By Rabbi Ed Gelb

Director Camp Ramah in New England

How many of you, when growing up, vowed never to use your parents’ statement “Because I said so!” as a rationale for making your kids do something?  Me too.  How many of you have done it anyway?  Me too.  You don’t want to go fifteen rounds every time you ask your kids to do something.   

This week’s Torah portion, Chukat, presents the ultimate example of the “Because I said so!” rationale for doing something.  Chukat instructs us about the offering of the red heifer.  In short, an unblemished red heifer is sacrificed and the ashes are used for ritual purification for those who have come in contact with unclean things.  Our rabbis have puzzled over this commandment throughout the ages, unable to generate a rational reason for this law and why it works.  They therefore classify it as a “chok,” a biblical law without apparent logic.
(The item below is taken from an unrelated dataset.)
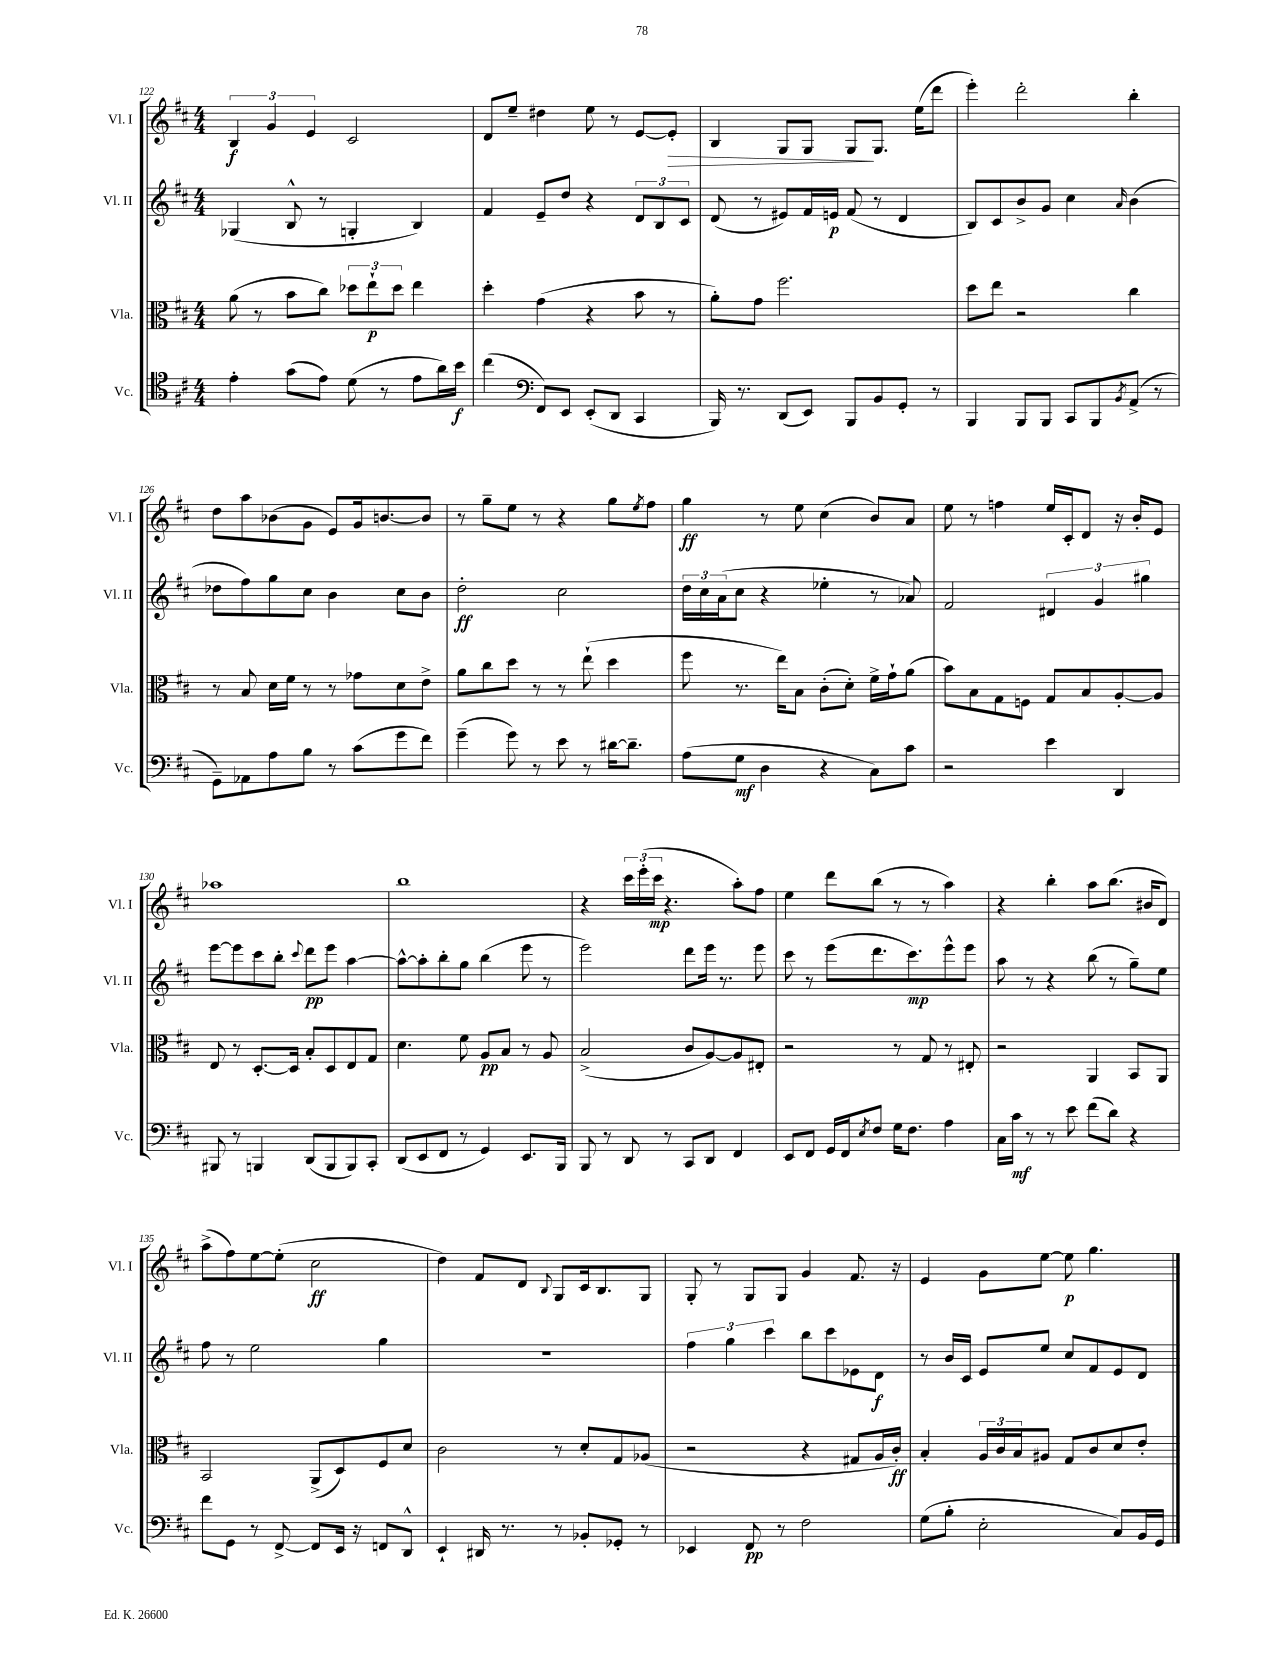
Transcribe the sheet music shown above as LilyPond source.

What is the value of a “Because I said so!” law?  One answer may be that following a law of this nature shows faith and love for the lawgiver.  We follow the law because we trust God.  In our world, we try to balance teaching our kids to question everything and think for themselves with being respectful and following the rules.
Let’s assume for a moment that the law at worst is a meaningless exercise with no sinister or evil components.  Let’s say it’s just a classic “just humor me” law.   

Every once in a while it is valuable for our children to acquiesce to us just because we said so.  We do a lot for our children.  They owe us the faith and love to sometimes do something, as long as it is not morally wrong, just because we say so.  In fact, it is a reminder of another commandment – honoring one’s parents – and a valuable lesson in respect.